(LISTE DES CONSIGNES)
a: D'après l'article sur Monsanto, en quelle année et dans quelle ville l'entreprise a-t-elle été créée ?
b: Recopiez l'article sur Monsanto de « Mais cette remarquable » à « est un exemple). ».
c: Dans l'article sur Monsanto, réécrivez sous forme de liste le paragraphe qui commence par « Mais cette remarquable enquête », en gardant ses faits principaux.

Graines de discorde

Comment le groupe industriel Monsanto s’est imposé au monde politique et économique.

Jean-Claude Renard  • 6 mars 2008 abonné·es

Ça débute comme ça. Deux jardiniers du dimanche s’apprêtent à désherber leur carré de potager. Ils lisent les étiquettes de deux bidons de Roundup. L’une plus ou moins ancienne, l’autre plus récente. Sur la première est écrit « désherbant biodégradable ». Sur la seconde, aucune indication. C’est le même produit. À cela près qu’il y a eu une petite rectification. « Fais gaffe qu’on n’en reçoit pas dans la figure ! », dit l’un quand son complice remplit son pulvérisateur. En guise de pendant, un fermier de l’Iowa, aux États-Unis, se félicite de sa récolte de soja « Roundup ready ». Il explique : « Le soja contient une protéine qui a été introduite dans la plante par manipulation génétique, qui la rend résistante au Roundup. » Le fameux produit est pulvérisé sur le champ de soja. Un champ sans mauvaises herbes. Et une agriculture sans agriculteurs.

Le ton est donné dès les premières images de ce documentaire de Marie-Monique Robin [^2], qui poursuit par une présentation de Monsanto d’après son site Internet : « Une compagnie agricole dont l’objectif est d’aider les paysans à produire des aliments plus sains tout en réduisant l’impact de l’agriculture sur l’environnement. » Entreprise louable, pas piquée des hannetons. Au reste, il n’y a plus de hannetons. Le produit phare de la firme, le Roundup, est un herbicide vendu depuis plus de trente ans.

Mais cette remarquable enquête ne se cantonne pas au désherbant. Longue de trois années, à travers l’Amérique du Nord, du Sud, en Europe et en Asie, elle s’attache à retracer l’histoire de Monsanto, entreprise créée en 1901, à Saint Louis. C’est alors une firme chimique. Aujourd’hui, ce sont dix-huit mille employés répartis dans une cinquantaine de pays, un milliard de dollars de bénéfices en 2007. Monsanto est le leader mondial de la biotechnologie. Et 90 % des OGM cultivés sur la planète lui appartiennent. C’est aussi l’un des plus grands pollueurs de l’ère industrielle, déclinant PCB, agent orange, hormones de croissances… Déclinant aussi les pollutions dissimulées, les publicités mensongères (hautement toxique pour l’environnement, le Roundup en est un exemple).

(DONNÉES EXTRAITES)
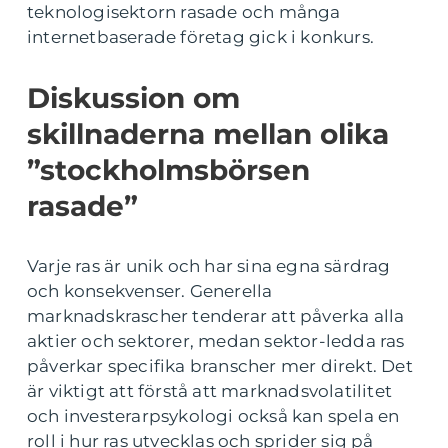
teknologisektorn rasade och många
internetbaserade företag gick i konkurs.
Diskussion om
skillnaderna mellan olika
”stockholmsbörsen
rasade”
Varje ras är unik och har sina egna särdrag
och konsekvenser. Generella
marknadskrascher tenderar att påverka alla
aktier och sektorer, medan sektor-ledda ras
påverkar specifika branscher mer direkt. Det
är viktigt att förstå att marknadsvolatilitet
och investerarpsykologi också kan spela en
roll i hur ras utvecklas och sprider sig på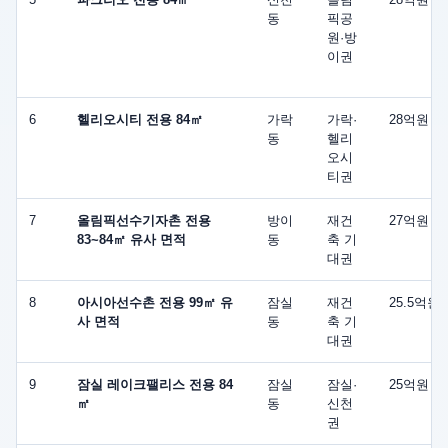
저
동
픽공
점
원·방
이권
대
비
평
6
헬리오시티 전용 84㎡
가락
가락·
28억원
동
헬리
가
오시
차
티권
익
7
올림픽선수기자촌 전용
방이
재건
27억원
비
83~84㎡ 유사 면적
동
축 기
교
대권
8
아시아선수촌 전용 99㎡ 유
잠실
재건
25.5억원
사 면적
동
축 기
대권
9
잠실 레이크팰리스 전용 84
잠실
잠실·
25억원
㎡
동
신천
권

(LISTE DES RÉPONSES)
a: En 1901, à Saint Louis.

b:
Mais cette remarquable enquête ne se cantonne pas au désherbant. Longue de trois années, à travers l’Amérique du Nord, du Sud, en Europe et en Asie, elle s’attache à retracer l’histoire de Monsanto, entreprise créée en 1901, à Saint Louis. C’est alors une firme chimique. Aujourd’hui, ce sont dix-huit mille employés répartis dans une cinquantaine de pays, un milliard de dollars de bénéfices en 2007. Monsanto est le leader mondial de la biotechnologie. Et 90 % des OGM cultivés sur la planète lui appartiennent. C’est aussi l’un des plus grands pollueurs de l’ère industrielle, déclinant PCB, agent orange, hormones de croissances… Déclinant aussi les pollutions dissimulées, les publicités mensongères (hautement toxique pour l’environnement, le Roundup en est un exemple).

c:
- L'enquête ne se limite pas au désherbant.
- Elle a duré trois ans et a été menée en Amérique du Nord et du Sud, en Europe et en Asie.
- Elle retrace l'histoire de Monsanto, créée en 1901 à Saint Louis comme firme chimique.
- Aujourd'hui, l'entreprise compte dix-huit mille employés dans une cinquantaine de pays et a réalisé un milliard de dollars de bénéfices en 2007.
- Monsanto est le leader mondial de la biotechnologie et possède 90 % des OGM cultivés sur la planète.
- C'est aussi l'un des plus grands pollueurs de l'ère industrielle : PCB, agent orange, hormones de croissance.
- On lui doit aussi des pollutions dissimulées et des publicités mensongères, dont le Roundup, hautement toxique pour l'environnement, est un exemple.